Fundamental Principle of Data Science
Assume the data matters.
It’s so obvious that it’s rarely stated. But look closely and you’ll find this principle violated in many data analyses. I’ll go out on a limb and say it’s violated in most or even almost all data analyses.
The principle is violated almost every time an outlier is winsorized (i.e., deleted), a missing value is imputed (i.e., made up), or strange pattern is justified (i.e., rationalized) by adding extra assumptions.
I say almost every time and not every time, because sometimes deleting, making up, and rationalizing are the right thing to do. That’s why data analysis is so hard. The “science” part of “data science” isn’t about learning a few python or R commands, or how to tabulate data in Tableau. The “science” is about knowing what and what not to do.
But it’s mostly about what not to do.
The principle seems to be much better internalized by those who know very little about data than by bonafide “data scientists” or statisticians. It’s similar to the disagreement between scientists who advocate for spraying chemicals into the air to stop global warming and everyone else who knows that’s a terrible idea. Just as so-called climate scientists believe their expertise gives them control over the climate, so-called data scientists believe their expertise gives them control over data. The non-experts understand that nature (whether the climate or the data) is in charge.
The fundamental principle above could therefore be restated as
Fundamental Principle of Data Science (restated)
The data is the data.
With this simple point of view, we realize that outliers, missing values, weird patterns, etc. are part of the data. They shouldn’t just be thrown out, filled in, or ignored as unexplained anomalies. To the contrary, the outliers, missing values, and weird patterns we find in data often contain more information than 100s or 1000s of other “well-behaved” data points.
Outliers
We have a data set of 10,000 observations x (independent variables) and y (response). For 9,997 observations, the y value is between -10 and 10. For 3 of the observations, the y value is larger than 100. What does this indicate?

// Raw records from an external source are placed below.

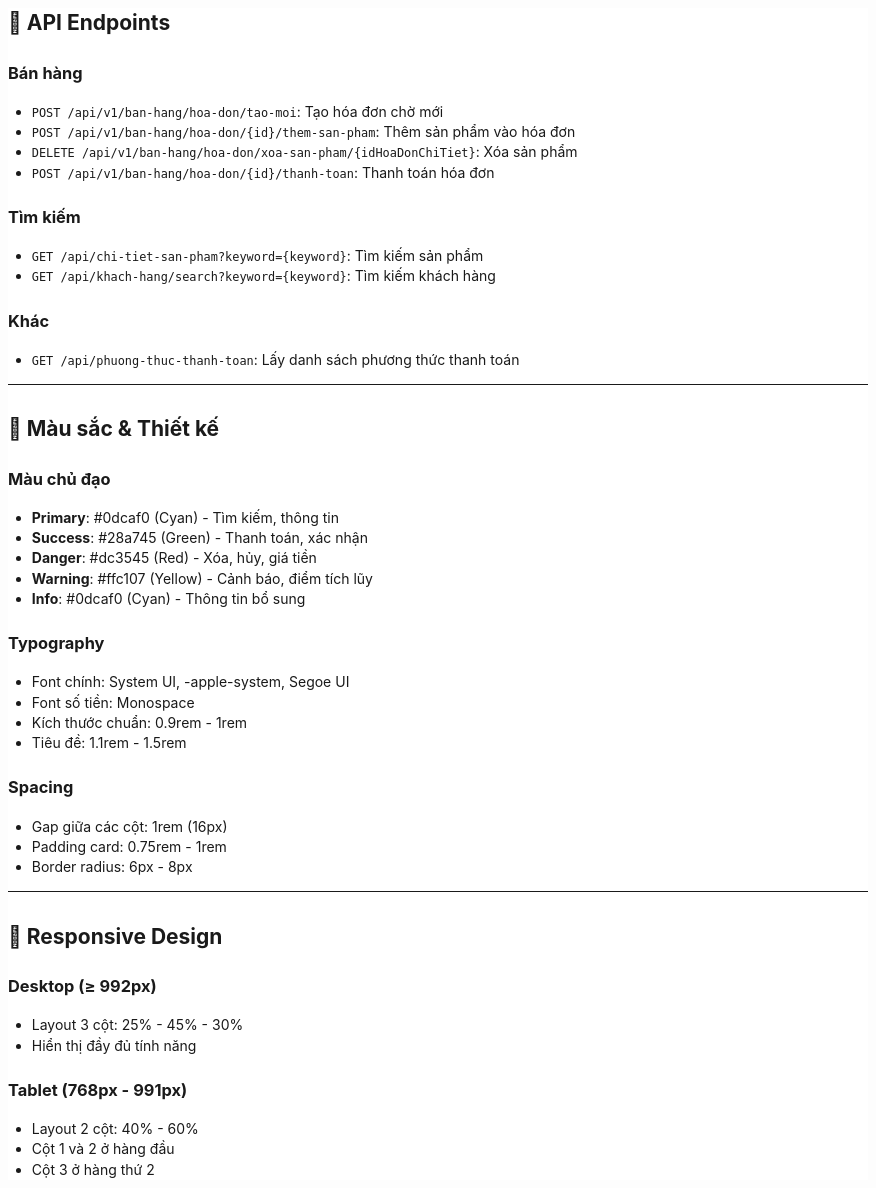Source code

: 
## 🔌 API Endpoints

### Bán hàng
- `POST /api/v1/ban-hang/hoa-don/tao-moi`: Tạo hóa đơn chờ mới
- `POST /api/v1/ban-hang/hoa-don/{id}/them-san-pham`: Thêm sản phẩm vào hóa đơn
- `DELETE /api/v1/ban-hang/hoa-don/xoa-san-pham/{idHoaDonChiTiet}`: Xóa sản phẩm
- `POST /api/v1/ban-hang/hoa-don/{id}/thanh-toan`: Thanh toán hóa đơn

### Tìm kiếm
- `GET /api/chi-tiet-san-pham?keyword={keyword}`: Tìm kiếm sản phẩm
- `GET /api/khach-hang/search?keyword={keyword}`: Tìm kiếm khách hàng

### Khác
- `GET /api/phuong-thuc-thanh-toan`: Lấy danh sách phương thức thanh toán

---

## 🎨 Màu sắc & Thiết kế

### Màu chủ đạo
- **Primary**: #0dcaf0 (Cyan) - Tìm kiếm, thông tin
- **Success**: #28a745 (Green) - Thanh toán, xác nhận
- **Danger**: #dc3545 (Red) - Xóa, hủy, giá tiền
- **Warning**: #ffc107 (Yellow) - Cảnh báo, điểm tích lũy
- **Info**: #0dcaf0 (Cyan) - Thông tin bổ sung

### Typography
- Font chính: System UI, -apple-system, Segoe UI
- Font số tiền: Monospace
- Kích thước chuẩn: 0.9rem - 1rem
- Tiêu đề: 1.1rem - 1.5rem

### Spacing
- Gap giữa các cột: 1rem (16px)
- Padding card: 0.75rem - 1rem
- Border radius: 6px - 8px

---

## 📱 Responsive Design

### Desktop (≥ 992px)
- Layout 3 cột: 25% - 45% - 30%
- Hiển thị đầy đủ tính năng

### Tablet (768px - 991px)
- Layout 2 cột: 40% - 60%
- Cột 1 và 2 ở hàng đầu
- Cột 3 ở hàng thứ 2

A naive approach would immediately declare these 3 observations as outliers and remove them from the analysis.
By definition, they are “outliers”, as they are very extreme values that represent only 0.03% of the data. Technically, there are outliers in every dataset — there are always values at the extremes. But they’re still part of the data.
What justification is there for this “otherizing” of outliers? There is no logic underlying the idea that observations should be thrown away just for being different than the rest.
Whether an outlier should be removed depends on some important questions:
What is causing these outliers to occur? Is it a data entry error or do they represent actual extreme observations that occur infrequently?
If a data entry error, what is the source of the error? Can it be fixed?
If an extreme observation, how can these observations be modeled in the context of the entire dataset?
How could removal of these observations adversely impact conclusions drawn from the analysis?
How do these extreme observations relate to the questions we’re trying to answer with this analysis?
And so on.
If there is any possibility that the outliers matter will affect our conclusions for the current analysis — and often it’s impossible to know for sure — then it’s best to avoid throwing out any observations, except in very rare circumstances.
Missing values
We have a data set of 10,000 observations x and y. The y value is missing for 400 observations. In this case, the missing observations represent 4% of the data, which is too much to simply ignore as outliers or rare events. What should we do about it?
There are two predominant ways to handle this:
Throw out missing observations
Impute missing observations
Before throwing out missing data:
Is the distribution of x the same for the missing values of y as for the non-missing values?
How familiar are we with the data collection process? Are there aspects of this process that could have led to a bias in the appearance of missing values?
How likely is it that there is an unobserved variable (i.e., a variable that is not part of x) whose distribution does vary between the missing values of y and the non-missing values?
The questions should be addressed in order. In order to have any possible justification of throwing away missing values, the answers need to be:
Yes.
Very familiar. I collected the data myself or oversaw the process by which the data was collected. I am able to explain exactly why these few values are missing, and the explanation does not suggest any possible way of introducing bias into the results.
Very unlikely, with a clear explanation why.
If we come up with any different answers, then it’s best to stop analyzing and figure out a way to go get those 400 missing observations.
As far as imputation goes, let’s save that for another post.
Weird patterns
Finding unintuitive behaviors in data is one of the reasons we analyze data in the first place. If the data just confirms whatever we already expected, then it doesn’t add any value. Finding strange patterns can indicate a new finding, a violation of a modeling assumption (such as stationarity or independence), or a data error. All of these are important and should be celebrated, not ignored.
Wow, otherizing the outliers and just tossing them? That's like looking at market performance by year and saying, "Welp, we'll just delete the data points for 1931, 1937, and 2008, those can't be important. Must be an error."
I don't think a finance modeler would do that, but in other situations/scenarios outliers *do* get tossed. What do you think the difference is?